À l’inverse ces derniers se voient comme les « vrais Arabes » et ne reconnaissent pas tout à fait l’arabité des métis et des arabisés. Ainsi, pour les Kawahla, les Dja’aliyn seraient des Nouba (Nubiens). Il convient de signaler que dans le classement des huriyn (gens libres), qui fonctionne selon le degré de sang arabe, ou l’absence de racines négroïdes, les Baggara occupent le bas de l’échelle. Jusqu’à une date récente, peut être même jusqu’à aujourd’hui encore, les Arabes et les arabisés du « Nord propre » ne se mariaient pas avec eux.
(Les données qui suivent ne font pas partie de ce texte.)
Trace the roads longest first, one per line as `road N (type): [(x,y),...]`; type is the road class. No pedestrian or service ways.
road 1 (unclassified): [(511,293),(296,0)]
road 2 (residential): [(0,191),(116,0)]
La poésie populaire des Dja’aliyn abonde en témoignages où l’on traite les Baggara comme des esclaves, surtout à l’époque de Mahdiyya. Les Baggara étaient les partisans les plus nombreux du Mahdi et les parents de son calife Abdullhi al-Ta’ayshi dont les soldats (Baggara) avaient saccagé la région de Shandi (capitale des Dja’aliyn). C’est là l’une de ces absurdités dont se compose la trame des idéologies racistes aux fondements esclavagistes au Soudan. Certes, les Baggara n’ont pas été soumis à l’esclavage. Les raisons en tiennent peut-être à leur islamisation et aux traces de sang arabe qui coulent dans leurs veines. Mais c’est certainement tout autant grâce à leur bonne organisation sociale, et surtout militaire.
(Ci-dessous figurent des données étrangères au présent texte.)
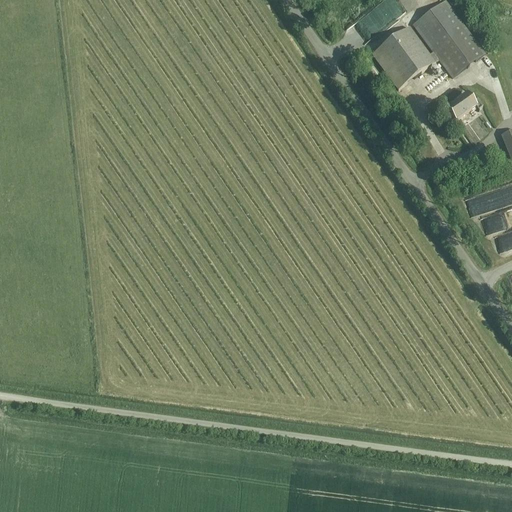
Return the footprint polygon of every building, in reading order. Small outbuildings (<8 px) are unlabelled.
[(439,63),(452,81),(485,57),(445,3),(413,27),(433,54),(430,57),(409,29),(372,57),(398,93),(439,63)] [(477,101),(473,104),(467,97),(448,111),(457,123),(475,109),(478,112),(483,108),(477,101)] [(511,131),(501,136),(511,165),(511,131)] [(466,147),(455,155),(461,164),(473,156),(466,147)] [(501,246),(511,242),(511,226),(496,232),(501,246)]
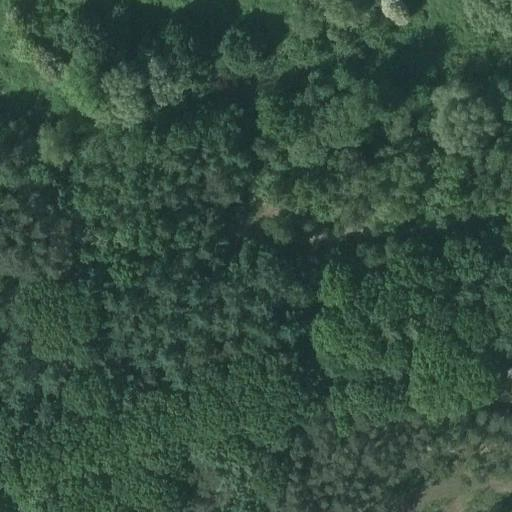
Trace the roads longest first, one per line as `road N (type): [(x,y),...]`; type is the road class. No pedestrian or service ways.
road 1 (track): [(0,440),(511,322)]
road 2 (track): [(511,195),(280,236),(0,260)]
De fait, tout en regardant leurs voisins négroïdes (Nilotes, Nuba, Fur, etc.) comme inférieurs, les Baggara ont eux-mêmes été victimes de l’infério- risation que projettent sur eux les Arabes et les non négroïdes du « Nord propre ». Ils partagent avec leurs voisins négroïdes, de l’Ouest et du Sud du Soudan, une sorte de rancœur vis-à-vis des Djallaba du « Nord propre » et des Arabes nomades qui vivent parmi eux. C’est ainsi qu’il existe aujourd’hui une espèce de protestation commune et de solidarité médite entre les populations de l’Ouest du Soudan (Abdel Madjid 1998), dont les Baggara. Objectivement les Baggara ont tout intérêt à se solidariser avec les Dinka sur le plan des revendications de l’égalité citoyenne et pas seulement pour des intérêts économiques (pâturages, développement, etc.). On voit que les conflits entre le Nord et le Sud du Soudan ne sont pas réductibles, schématiquement, à un conflit entre « Arabes du Nord et Africains noirs du Sud ».